[Exercise] Line by line, please look for the word "assign" in the following records, then copy each line you find it in.

[Records supplied]
▼

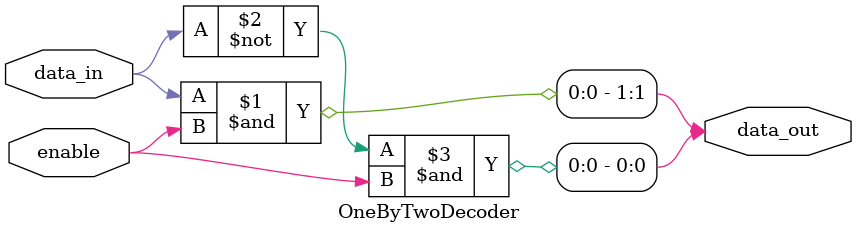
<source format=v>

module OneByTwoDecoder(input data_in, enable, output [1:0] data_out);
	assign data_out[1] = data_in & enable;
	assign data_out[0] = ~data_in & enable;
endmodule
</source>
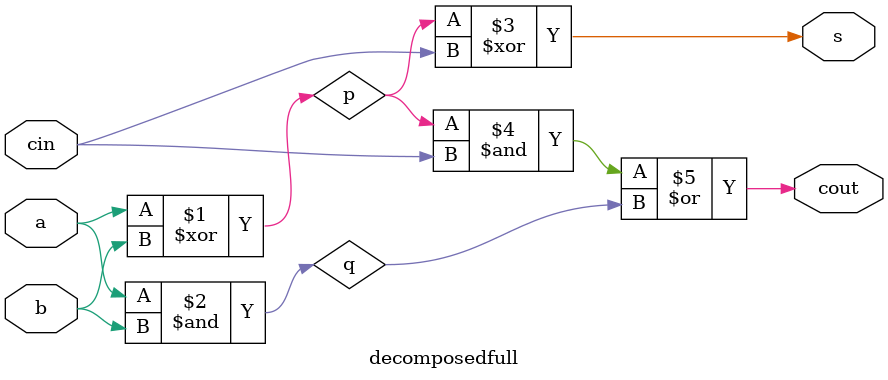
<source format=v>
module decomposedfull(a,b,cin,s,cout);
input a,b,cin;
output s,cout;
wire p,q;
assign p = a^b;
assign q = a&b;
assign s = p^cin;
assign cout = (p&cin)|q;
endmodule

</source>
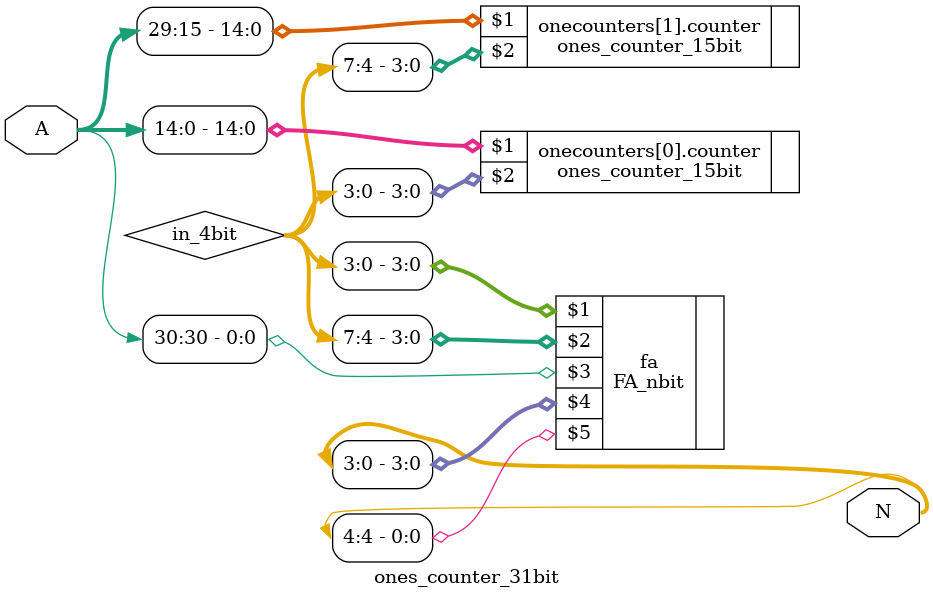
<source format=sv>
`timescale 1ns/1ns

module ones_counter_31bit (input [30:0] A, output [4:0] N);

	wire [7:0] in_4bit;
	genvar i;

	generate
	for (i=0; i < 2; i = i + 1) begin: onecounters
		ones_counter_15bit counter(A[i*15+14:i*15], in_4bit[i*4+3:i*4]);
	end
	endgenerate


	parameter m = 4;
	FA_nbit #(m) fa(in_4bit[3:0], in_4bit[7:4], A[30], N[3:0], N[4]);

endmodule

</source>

▲

[Written response]
	assign data_out[1] = data_in & enable;
	assign data_out[0] = ~data_in & enable;
assign p = a^b;
assign q = a&b;
assign s = p^cin;
assign cout = (p&cin)|q;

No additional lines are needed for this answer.